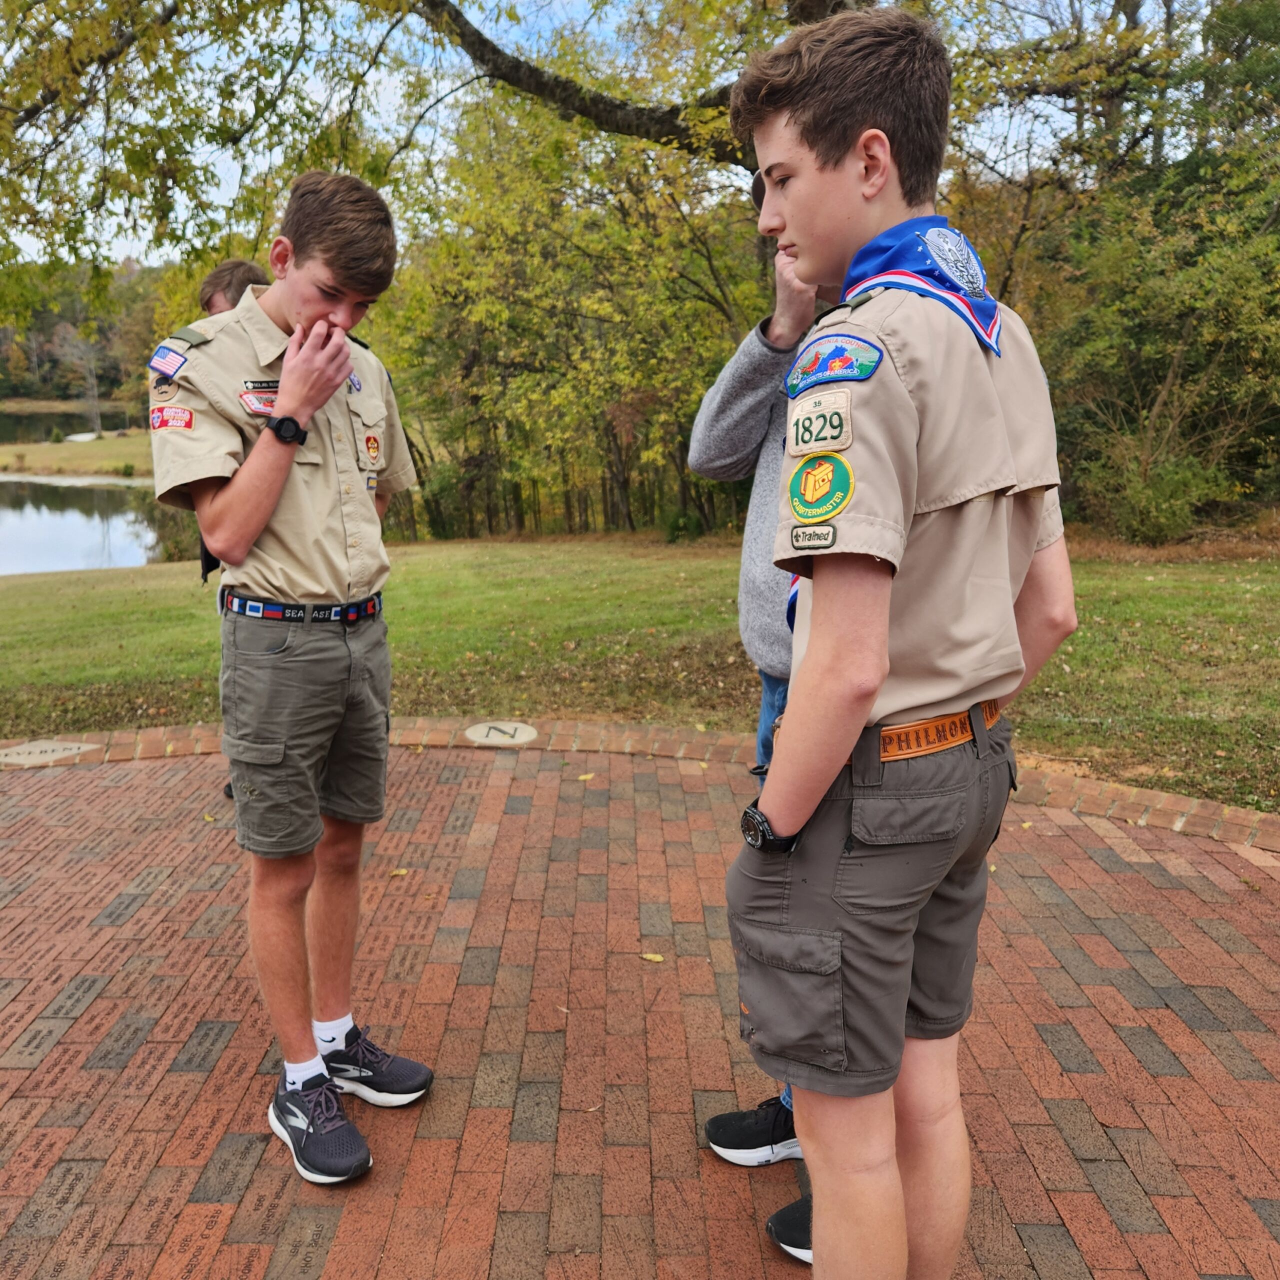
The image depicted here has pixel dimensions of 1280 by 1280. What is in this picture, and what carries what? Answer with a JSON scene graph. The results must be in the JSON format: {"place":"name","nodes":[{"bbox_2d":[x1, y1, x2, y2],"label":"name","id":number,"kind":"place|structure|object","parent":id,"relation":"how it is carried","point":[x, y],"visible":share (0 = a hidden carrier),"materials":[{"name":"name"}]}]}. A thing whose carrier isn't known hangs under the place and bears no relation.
{"place":"outdoors","nodes":[
{"label":"outdoors","id":0,"kind":"place"},
{"bbox_2d":[0,428,153,478],"label":"grass bank","id":1,"kind":"structure","parent":0,"point":[99,447],"materials":[{"name":"green plant"}]},
{"bbox_2d":[53,324,108,436],"label":"bare tree","id":2,"kind":"object","parent":1,"relation":"on","point":[96,401],"visible":0.88,"materials":[{"name":"plant"}]},
{"bbox_2d":[0,410,181,577],"label":"pond","id":3,"kind":"structure","parent":0,"point":[16,516],"materials":[{"name":"liquid"}]},
{"bbox_2d":[0,0,1218,270],"label":"sky","id":4,"kind":"structure","parent":0,"point":[476,17],"materials":[{"name":"blue"}]},
{"bbox_2d":[0,733,1279,1279],"label":"brick pavement","id":5,"kind":"structure","parent":0,"point":[1089,863],"materials":[{"name":"red brick"}]},
{"bbox_2d":[0,739,99,765],"label":"plaque","id":6,"kind":"object","parent":5,"relation":"in","point":[50,748],"visible":0.96,"materials":[{"name":"stone"}]},
{"bbox_2d":[195,262,271,804],"label":"person","id":7,"kind":"object","parent":5,"relation":"on","point":[245,274],"visible":0.08},
{"bbox_2d":[154,171,427,1190],"label":"boy","id":8,"kind":"object","parent":5,"relation":"on","point":[281,395],"visible":0.99},
{"bbox_2d":[388,867,409,877],"label":"leaf","id":9,"kind":"object","parent":5,"relation":"on","point":[397,872],"visible":0.86,"materials":[{"name":"yellow plant"}]},
{"bbox_2d":[464,720,537,745],"label":"marker","id":10,"kind":"object","parent":5,"relation":"in","point":[522,739],"visible":0.97,"materials":[{"name":"beige stone"}]},
{"bbox_2d":[576,771,595,781],"label":"leaf","id":11,"kind":"object","parent":5,"relation":"on","point":[586,776],"visible":0.91,"materials":[{"name":"yellow plant"}]},
{"bbox_2d":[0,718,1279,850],"label":"brick edging","id":12,"kind":"object","parent":5,"relation":"on","point":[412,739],"visible":0.4,"materials":[{"name":"brick"}]},
{"bbox_2d":[640,951,665,962],"label":"leaf","id":13,"kind":"object","parent":5,"relation":"on","point":[650,956],"visible":0.98,"materials":[{"name":"yellow plant"}]},
{"bbox_2d":[686,234,818,1263],"label":"person","id":14,"kind":"object","parent":5,"relation":"on","point":[705,441],"visible":0.16},
{"bbox_2d":[720,1,1080,1279],"label":"boy","id":15,"kind":"object","parent":5,"relation":"on","point":[772,807],"visible":0.99},
{"bbox_2d":[0,529,1279,809],"label":"lawn","id":16,"kind":"structure","parent":0,"point":[10,612],"materials":[{"name":"green plant"}]},
{"bbox_2d":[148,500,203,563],"label":"shrub","id":17,"kind":"object","parent":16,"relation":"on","point":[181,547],"visible":0.37,"materials":[{"name":"green plant"}]},
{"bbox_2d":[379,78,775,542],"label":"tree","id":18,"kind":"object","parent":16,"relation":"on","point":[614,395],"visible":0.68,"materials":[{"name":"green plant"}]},
{"bbox_2d":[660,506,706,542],"label":"shrub","id":19,"kind":"object","parent":16,"relation":"on","point":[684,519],"visible":0.89,"materials":[{"name":"green plant"}]},
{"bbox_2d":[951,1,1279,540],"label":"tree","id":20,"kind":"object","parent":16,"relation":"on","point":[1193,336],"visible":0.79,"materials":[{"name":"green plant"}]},
{"bbox_2d":[1084,430,1234,545],"label":"shrub","id":21,"kind":"object","parent":16,"relation":"on","point":[1147,494],"visible":0.81,"materials":[{"name":"green plant"}]},
{"label":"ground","id":22,"kind":"structure","parent":0},
{"bbox_2d":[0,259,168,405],"label":"tree line","id":23,"kind":"object","parent":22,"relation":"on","point":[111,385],"visible":0.35,"materials":[{"name":"green plant"}]},
{"bbox_2d":[0,0,820,320],"label":"tree","id":24,"kind":"object","parent":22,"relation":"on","point":[480,54],"visible":0.68,"materials":[{"name":"plant"}]}
]}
———
# INSTRUCTIONS TO FOLLOW
Everything in the data except the pictures must be transcribed exactly.

# ANSWER BOX
The image depicted here has pixel dimensions of 1280 by 1280. What is in this picture, and what carries what? Answer with a JSON scene graph. The results must be in the JSON format: {"place":"name","nodes":[{"bbox_2d":[x1, y1, x2, y2],"label":"name","id":number,"kind":"place|structure|object","parent":id,"relation":"how it is carried","point":[x, y],"visible":share (0 = a hidden carrier),"materials":[{"name":"name"}]}]}. A thing whose carrier isn't known hangs under the place and bears no relation.
{"place":"outdoors","nodes":[
{"label":"outdoors","id":0,"kind":"place"},
{"bbox_2d":[0,428,153,478],"label":"grass bank","id":1,"kind":"structure","parent":0,"point":[99,447],"materials":[{"name":"green plant"}]},
{"bbox_2d":[53,324,108,436],"label":"bare tree","id":2,"kind":"object","parent":1,"relation":"on","point":[96,401],"visible":0.88,"materials":[{"name":"plant"}]},
{"bbox_2d":[0,410,181,577],"label":"pond","id":3,"kind":"structure","parent":0,"point":[16,516],"materials":[{"name":"liquid"}]},
{"bbox_2d":[0,0,1218,270],"label":"sky","id":4,"kind":"structure","parent":0,"point":[476,17],"materials":[{"name":"blue"}]},
{"bbox_2d":[0,733,1279,1279],"label":"brick pavement","id":5,"kind":"structure","parent":0,"point":[1089,863],"materials":[{"name":"red brick"}]},
{"bbox_2d":[0,739,99,765],"label":"plaque","id":6,"kind":"object","parent":5,"relation":"in","point":[50,748],"visible":0.96,"materials":[{"name":"stone"}]},
{"bbox_2d":[195,262,271,804],"label":"person","id":7,"kind":"object","parent":5,"relation":"on","point":[245,274],"visible":0.08},
{"bbox_2d":[154,171,427,1190],"label":"boy","id":8,"kind":"object","parent":5,"relation":"on","point":[281,395],"visible":0.99},
{"bbox_2d":[388,867,409,877],"label":"leaf","id":9,"kind":"object","parent":5,"relation":"on","point":[397,872],"visible":0.86,"materials":[{"name":"yellow plant"}]},
{"bbox_2d":[464,720,537,745],"label":"marker","id":10,"kind":"object","parent":5,"relation":"in","point":[522,739],"visible":0.97,"materials":[{"name":"beige stone"}]},
{"bbox_2d":[576,771,595,781],"label":"leaf","id":11,"kind":"object","parent":5,"relation":"on","point":[586,776],"visible":0.91,"materials":[{"name":"yellow plant"}]},
{"bbox_2d":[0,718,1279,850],"label":"brick edging","id":12,"kind":"object","parent":5,"relation":"on","point":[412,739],"visible":0.4,"materials":[{"name":"brick"}]},
{"bbox_2d":[640,951,665,962],"label":"leaf","id":13,"kind":"object","parent":5,"relation":"on","point":[650,956],"visible":0.98,"materials":[{"name":"yellow plant"}]},
{"bbox_2d":[686,234,818,1263],"label":"person","id":14,"kind":"object","parent":5,"relation":"on","point":[705,441],"visible":0.16},
{"bbox_2d":[720,1,1080,1279],"label":"boy","id":15,"kind":"object","parent":5,"relation":"on","point":[772,807],"visible":0.99},
{"bbox_2d":[0,529,1279,809],"label":"lawn","id":16,"kind":"structure","parent":0,"point":[10,612],"materials":[{"name":"green plant"}]},
{"bbox_2d":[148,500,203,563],"label":"shrub","id":17,"kind":"object","parent":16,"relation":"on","point":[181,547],"visible":0.37,"materials":[{"name":"green plant"}]},
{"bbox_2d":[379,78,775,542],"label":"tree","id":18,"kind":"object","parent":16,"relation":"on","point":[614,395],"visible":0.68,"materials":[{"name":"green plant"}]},
{"bbox_2d":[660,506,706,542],"label":"shrub","id":19,"kind":"object","parent":16,"relation":"on","point":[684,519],"visible":0.89,"materials":[{"name":"green plant"}]},
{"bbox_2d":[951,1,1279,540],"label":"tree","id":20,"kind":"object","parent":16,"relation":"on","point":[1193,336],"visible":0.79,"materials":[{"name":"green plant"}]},
{"bbox_2d":[1084,430,1234,545],"label":"shrub","id":21,"kind":"object","parent":16,"relation":"on","point":[1147,494],"visible":0.81,"materials":[{"name":"green plant"}]},
{"label":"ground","id":22,"kind":"structure","parent":0},
{"bbox_2d":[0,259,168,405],"label":"tree line","id":23,"kind":"object","parent":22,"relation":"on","point":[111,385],"visible":0.35,"materials":[{"name":"green plant"}]},
{"bbox_2d":[0,0,820,320],"label":"tree","id":24,"kind":"object","parent":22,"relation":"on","point":[480,54],"visible":0.68,"materials":[{"name":"plant"}]}
]}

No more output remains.